Flexible and highly pressure-sensitive ternary composites-wrapped polydimethylsiloxane sponge based on synergy of multi-dimensional components

Abstract

Flexible pressure sensor becomes increasingly important with the development of ultra-sensitive touch technology, electronic skin, and human health monitoring, which requires higher sensitivity. Here, a novel strategy is proposed by designing conductive polymer composites consisting of four components with different dimensions. Through a simple one-step hydrothermal method, the ternary composites of silver-carbon nanotubes-reduced graphene oxide (Ag-CNTs-rGO) were synthesized. The ternary composites-wrapped polydimethylsiloxane (PDMS) sponges, Ag-CNTs-rGO/PDMS, were fabricated by a dip-drying method.

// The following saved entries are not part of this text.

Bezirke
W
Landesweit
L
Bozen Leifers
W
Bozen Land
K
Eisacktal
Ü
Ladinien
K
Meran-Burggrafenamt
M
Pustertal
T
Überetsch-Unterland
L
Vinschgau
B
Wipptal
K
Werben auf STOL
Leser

The conductive polymer sponges as pressure sensors showed improved sensitivity of 33 kPa−1 in the range of 0–0.05 kPa, which is twelve times higher than that of the conductive sponge without Ag nanoparticles. The uniform coating of Ag nanoparticles on CNTs and rGO not only enhanced the conductivity of the Ag-CNTs-rGO composites but also reduced the contact resistance between carbon materials. The CNTs-rGO matrix accelerated electron transport throughout the conductive sponge. The good flexible stability of the CNTs-rGO matrix and porous PDMS structures enabled the Ag-CNTs-rGO/PDMS sponge to assemble flexible circuits and act as elastic electric contacts. The combination of zero-dimensional metal nanoparticles, one-dimensional CNTs, and two-dimensional graphene as conductive fillers in three-dimensional porous structures provides new insight into acquiring the ultrahigh-performance flexible pressure sensors.